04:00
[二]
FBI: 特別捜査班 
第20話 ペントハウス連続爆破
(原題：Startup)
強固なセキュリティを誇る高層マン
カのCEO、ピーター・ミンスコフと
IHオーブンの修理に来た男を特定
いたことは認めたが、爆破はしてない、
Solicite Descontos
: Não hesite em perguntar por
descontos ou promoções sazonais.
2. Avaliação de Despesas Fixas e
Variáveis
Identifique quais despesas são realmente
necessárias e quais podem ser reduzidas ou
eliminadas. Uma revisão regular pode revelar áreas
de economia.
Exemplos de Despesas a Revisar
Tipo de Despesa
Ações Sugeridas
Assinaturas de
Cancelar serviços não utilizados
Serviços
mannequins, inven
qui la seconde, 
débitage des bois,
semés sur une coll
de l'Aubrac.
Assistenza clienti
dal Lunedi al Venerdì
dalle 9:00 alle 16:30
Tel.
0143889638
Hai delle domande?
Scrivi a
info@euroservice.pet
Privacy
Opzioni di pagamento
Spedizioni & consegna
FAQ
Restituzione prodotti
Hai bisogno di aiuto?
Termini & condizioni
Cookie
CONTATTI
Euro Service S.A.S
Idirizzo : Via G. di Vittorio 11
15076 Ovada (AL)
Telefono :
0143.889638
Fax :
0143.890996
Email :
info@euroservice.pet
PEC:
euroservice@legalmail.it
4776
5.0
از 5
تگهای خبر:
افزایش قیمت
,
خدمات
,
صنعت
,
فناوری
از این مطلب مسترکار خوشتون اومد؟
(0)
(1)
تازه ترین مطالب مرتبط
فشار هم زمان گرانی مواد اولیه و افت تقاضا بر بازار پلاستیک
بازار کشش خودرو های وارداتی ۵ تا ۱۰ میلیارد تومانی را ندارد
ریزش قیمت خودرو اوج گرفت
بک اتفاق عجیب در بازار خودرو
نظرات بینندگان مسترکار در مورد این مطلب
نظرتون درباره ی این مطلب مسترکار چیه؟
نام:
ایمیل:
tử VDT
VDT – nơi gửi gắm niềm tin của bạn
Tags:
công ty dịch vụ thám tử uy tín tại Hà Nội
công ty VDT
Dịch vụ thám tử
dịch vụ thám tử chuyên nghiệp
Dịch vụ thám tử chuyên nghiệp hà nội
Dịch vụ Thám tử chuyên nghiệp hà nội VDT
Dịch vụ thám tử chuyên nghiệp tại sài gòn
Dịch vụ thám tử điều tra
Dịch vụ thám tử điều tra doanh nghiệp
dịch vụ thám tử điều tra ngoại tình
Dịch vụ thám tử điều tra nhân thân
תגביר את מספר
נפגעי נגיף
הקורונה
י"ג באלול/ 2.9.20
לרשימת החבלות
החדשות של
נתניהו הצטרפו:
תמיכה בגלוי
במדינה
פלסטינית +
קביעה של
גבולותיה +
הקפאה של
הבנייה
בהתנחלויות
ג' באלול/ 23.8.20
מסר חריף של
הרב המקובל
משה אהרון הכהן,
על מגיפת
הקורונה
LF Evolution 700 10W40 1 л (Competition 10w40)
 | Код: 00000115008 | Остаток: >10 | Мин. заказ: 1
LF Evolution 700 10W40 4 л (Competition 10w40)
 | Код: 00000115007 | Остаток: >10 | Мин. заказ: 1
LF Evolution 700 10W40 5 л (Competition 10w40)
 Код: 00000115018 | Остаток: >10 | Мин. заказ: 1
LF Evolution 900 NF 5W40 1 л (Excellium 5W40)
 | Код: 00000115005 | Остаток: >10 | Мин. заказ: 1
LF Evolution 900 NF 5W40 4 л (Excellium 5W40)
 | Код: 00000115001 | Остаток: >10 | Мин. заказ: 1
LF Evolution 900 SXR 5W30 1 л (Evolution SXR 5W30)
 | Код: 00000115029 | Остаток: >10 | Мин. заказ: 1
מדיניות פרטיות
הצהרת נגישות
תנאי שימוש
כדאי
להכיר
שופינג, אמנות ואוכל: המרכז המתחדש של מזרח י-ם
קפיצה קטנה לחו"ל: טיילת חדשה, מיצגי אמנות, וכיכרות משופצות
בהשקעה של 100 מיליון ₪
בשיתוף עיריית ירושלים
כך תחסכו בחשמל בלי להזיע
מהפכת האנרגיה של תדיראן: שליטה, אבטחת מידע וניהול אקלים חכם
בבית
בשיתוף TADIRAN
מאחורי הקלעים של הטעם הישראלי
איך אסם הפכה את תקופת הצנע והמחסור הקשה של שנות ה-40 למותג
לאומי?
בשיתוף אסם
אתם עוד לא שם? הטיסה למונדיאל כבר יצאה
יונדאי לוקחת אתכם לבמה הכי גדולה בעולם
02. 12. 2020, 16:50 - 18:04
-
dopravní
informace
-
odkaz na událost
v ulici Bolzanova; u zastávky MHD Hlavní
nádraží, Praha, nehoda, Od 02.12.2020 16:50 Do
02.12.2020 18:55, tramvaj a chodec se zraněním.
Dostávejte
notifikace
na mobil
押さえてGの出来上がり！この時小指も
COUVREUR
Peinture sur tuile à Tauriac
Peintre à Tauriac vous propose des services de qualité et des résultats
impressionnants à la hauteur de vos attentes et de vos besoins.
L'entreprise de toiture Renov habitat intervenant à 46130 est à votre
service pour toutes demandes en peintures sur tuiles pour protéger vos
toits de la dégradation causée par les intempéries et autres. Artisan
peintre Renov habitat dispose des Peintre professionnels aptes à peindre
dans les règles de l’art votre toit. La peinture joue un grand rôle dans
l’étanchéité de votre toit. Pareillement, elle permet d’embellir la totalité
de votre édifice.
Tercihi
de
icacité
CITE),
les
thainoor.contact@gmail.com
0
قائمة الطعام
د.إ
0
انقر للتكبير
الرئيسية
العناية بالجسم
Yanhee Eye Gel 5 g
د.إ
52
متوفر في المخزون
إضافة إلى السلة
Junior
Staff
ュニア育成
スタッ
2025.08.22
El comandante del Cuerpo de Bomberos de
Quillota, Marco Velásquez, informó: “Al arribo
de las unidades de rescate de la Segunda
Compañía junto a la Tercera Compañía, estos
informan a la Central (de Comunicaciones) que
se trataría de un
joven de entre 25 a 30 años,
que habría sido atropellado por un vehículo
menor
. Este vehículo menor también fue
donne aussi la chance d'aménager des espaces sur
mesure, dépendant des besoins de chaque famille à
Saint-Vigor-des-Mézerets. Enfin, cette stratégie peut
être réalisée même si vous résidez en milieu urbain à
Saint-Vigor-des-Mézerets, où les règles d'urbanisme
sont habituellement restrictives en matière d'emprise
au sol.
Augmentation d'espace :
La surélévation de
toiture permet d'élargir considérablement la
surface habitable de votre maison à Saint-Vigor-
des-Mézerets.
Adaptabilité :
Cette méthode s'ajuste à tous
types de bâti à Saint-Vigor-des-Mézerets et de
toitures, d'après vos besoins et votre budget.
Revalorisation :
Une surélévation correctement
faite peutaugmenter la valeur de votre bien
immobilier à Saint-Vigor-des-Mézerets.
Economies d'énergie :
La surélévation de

---

● **TO-DO ITEM**: Please write out the records above once more, exactly and completely.

● **SOLUTION BELOW**:
04:00
[二]
FBI: 特別捜査班 
第20話 ペントハウス連続爆破
(原題：Startup)
強固なセキュリティを誇る高層マン
カのCEO、ピーター・ミンスコフと
IHオーブンの修理に来た男を特定
いたことは認めたが、爆破はしてない、
Solicite Descontos
: Não hesite em perguntar por
descontos ou promoções sazonais.
2. Avaliação de Despesas Fixas e
Variáveis
Identifique quais despesas são realmente
necessárias e quais podem ser reduzidas ou
eliminadas. Uma revisão regular pode revelar áreas
de economia.
Exemplos de Despesas a Revisar
Tipo de Despesa
Ações Sugeridas
Assinaturas de
Cancelar serviços não utilizados
Serviços
mannequins, inven
qui la seconde, 
débitage des bois,
semés sur une coll
de l'Aubrac.
Assistenza clienti
dal Lunedi al Venerdì
dalle 9:00 alle 16:30
Tel.
0143889638
Hai delle domande?
Scrivi a
info@euroservice.pet
Privacy
Opzioni di pagamento
Spedizioni & consegna
FAQ
Restituzione prodotti
Hai bisogno di aiuto?
Termini & condizioni
Cookie
CONTATTI
Euro Service S.A.S
Idirizzo : Via G. di Vittorio 11
15076 Ovada (AL)
Telefono :
0143.889638
Fax :
0143.890996
Email :
info@euroservice.pet
PEC:
euroservice@legalmail.it
4776
5.0
از 5
تگهای خبر:
افزایش قیمت
,
خدمات
,
صنعت
,
فناوری
از این مطلب مسترکار خوشتون اومد؟
(0)
(1)
تازه ترین مطالب مرتبط
فشار هم زمان گرانی مواد اولیه و افت تقاضا بر بازار پلاستیک
بازار کشش خودرو های وارداتی ۵ تا ۱۰ میلیارد تومانی را ندارد
ریزش قیمت خودرو اوج گرفت
بک اتفاق عجیب در بازار خودرو
نظرات بینندگان مسترکار در مورد این مطلب
نظرتون درباره ی این مطلب مسترکار چیه؟
نام:
ایمیل:
tử VDT
VDT – nơi gửi gắm niềm tin của bạn
Tags:
công ty dịch vụ thám tử uy tín tại Hà Nội
công ty VDT
Dịch vụ thám tử
dịch vụ thám tử chuyên nghiệp
Dịch vụ thám tử chuyên nghiệp hà nội
Dịch vụ Thám tử chuyên nghiệp hà nội VDT
Dịch vụ thám tử chuyên nghiệp tại sài gòn
Dịch vụ thám tử điều tra
Dịch vụ thám tử điều tra doanh nghiệp
dịch vụ thám tử điều tra ngoại tình
Dịch vụ thám tử điều tra nhân thân
תגביר את מספר
נפגעי נגיף
הקורונה
י"ג באלול/ 2.9.20
לרשימת החבלות
החדשות של
נתניהו הצטרפו:
תמיכה בגלוי
במדינה
פלסטינית +
קביעה של
גבולותיה +
הקפאה של
הבנייה
בהתנחלויות
ג' באלול/ 23.8.20
מסר חריף של
הרב המקובל
משה אהרון הכהן,
על מגיפת
הקורונה
LF Evolution 700 10W40 1 л (Competition 10w40)
 | Код: 00000115008 | Остаток: >10 | Мин. заказ: 1
LF Evolution 700 10W40 4 л (Competition 10w40)
 | Код: 00000115007 | Остаток: >10 | Мин. заказ: 1
LF Evolution 700 10W40 5 л (Competition 10w40)
 Код: 00000115018 | Остаток: >10 | Мин. заказ: 1
LF Evolution 900 NF 5W40 1 л (Excellium 5W40)
 | Код: 00000115005 | Остаток: >10 | Мин. заказ: 1
LF Evolution 900 NF 5W40 4 л (Excellium 5W40)
 | Код: 00000115001 | Остаток: >10 | Мин. заказ: 1
LF Evolution 900 SXR 5W30 1 л (Evolution SXR 5W30)
 | Код: 00000115029 | Остаток: >10 | Мин. заказ: 1
מדיניות פרטיות
הצהרת נגישות
תנאי שימוש
כדאי
להכיר
שופינג, אמנות ואוכל: המרכז המתחדש של מזרח י-ם
קפיצה קטנה לחו"ל: טיילת חדשה, מיצגי אמנות, וכיכרות משופצות
בהשקעה של 100 מיליון ₪
בשיתוף עיריית ירושלים
כך תחסכו בחשמל בלי להזיע
מהפכת האנרגיה של תדיראן: שליטה, אבטחת מידע וניהול אקלים חכם
בבית
בשיתוף TADIRAN
מאחורי הקלעים של הטעם הישראלי
איך אסם הפכה את תקופת הצנע והמחסור הקשה של שנות ה-40 למותג
לאומי?
בשיתוף אסם
אתם עוד לא שם? הטיסה למונדיאל כבר יצאה
יונדאי לוקחת אתכם לבמה הכי גדולה בעולם
02. 12. 2020, 16:50 - 18:04
-
dopravní
informace
-
odkaz na událost
v ulici Bolzanova; u zastávky MHD Hlavní
nádraží, Praha, nehoda, Od 02.12.2020 16:50 Do
02.12.2020 18:55, tramvaj a chodec se zraněním.
Dostávejte
notifikace
na mobil
押さえてGの出来上がり！この時小指も
COUVREUR
Peinture sur tuile à Tauriac
Peintre à Tauriac vous propose des services de qualité et des résultats
impressionnants à la hauteur de vos attentes et de vos besoins.
L'entreprise de toiture Renov habitat intervenant à 46130 est à votre
service pour toutes demandes en peintures sur tuiles pour protéger vos
toits de la dégradation causée par les intempéries et autres. Artisan
peintre Renov habitat dispose des Peintre professionnels aptes à peindre
dans les règles de l’art votre toit. La peinture joue un grand rôle dans
l’étanchéité de votre toit. Pareillement, elle permet d’embellir la totalité
de votre édifice.
Tercihi
de
icacité
CITE),
les
thainoor.contact@gmail.com
0
قائمة الطعام
د.إ
0
انقر للتكبير
الرئيسية
العناية بالجسم
Yanhee Eye Gel 5 g
د.إ
52
متوفر في المخزون
إضافة إلى السلة
Junior
Staff
ュニア育成
スタッ
2025.08.22
El comandante del Cuerpo de Bomberos de
Quillota, Marco Velásquez, informó: “Al arribo
de las unidades de rescate de la Segunda
Compañía junto a la Tercera Compañía, estos
informan a la Central (de Comunicaciones) que
se trataría de un
joven de entre 25 a 30 años,
que habría sido atropellado por un vehículo
menor
. Este vehículo menor también fue
donne aussi la chance d'aménager des espaces sur
mesure, dépendant des besoins de chaque famille à
Saint-Vigor-des-Mézerets. Enfin, cette stratégie peut
être réalisée même si vous résidez en milieu urbain à
Saint-Vigor-des-Mézerets, où les règles d'urbanisme
sont habituellement restrictives en matière d'emprise
au sol.
Augmentation d'espace :
La surélévation de
toiture permet d'élargir considérablement la
surface habitable de votre maison à Saint-Vigor-
des-Mézerets.
Adaptabilité :
Cette méthode s'ajuste à tous
types de bâti à Saint-Vigor-des-Mézerets et de
toitures, d'après vos besoins et votre budget.
Revalorisation :
Une surélévation correctement
faite peutaugmenter la valeur de votre bien
immobilier à Saint-Vigor-des-Mézerets.
Economies d'énergie :
La surélévation de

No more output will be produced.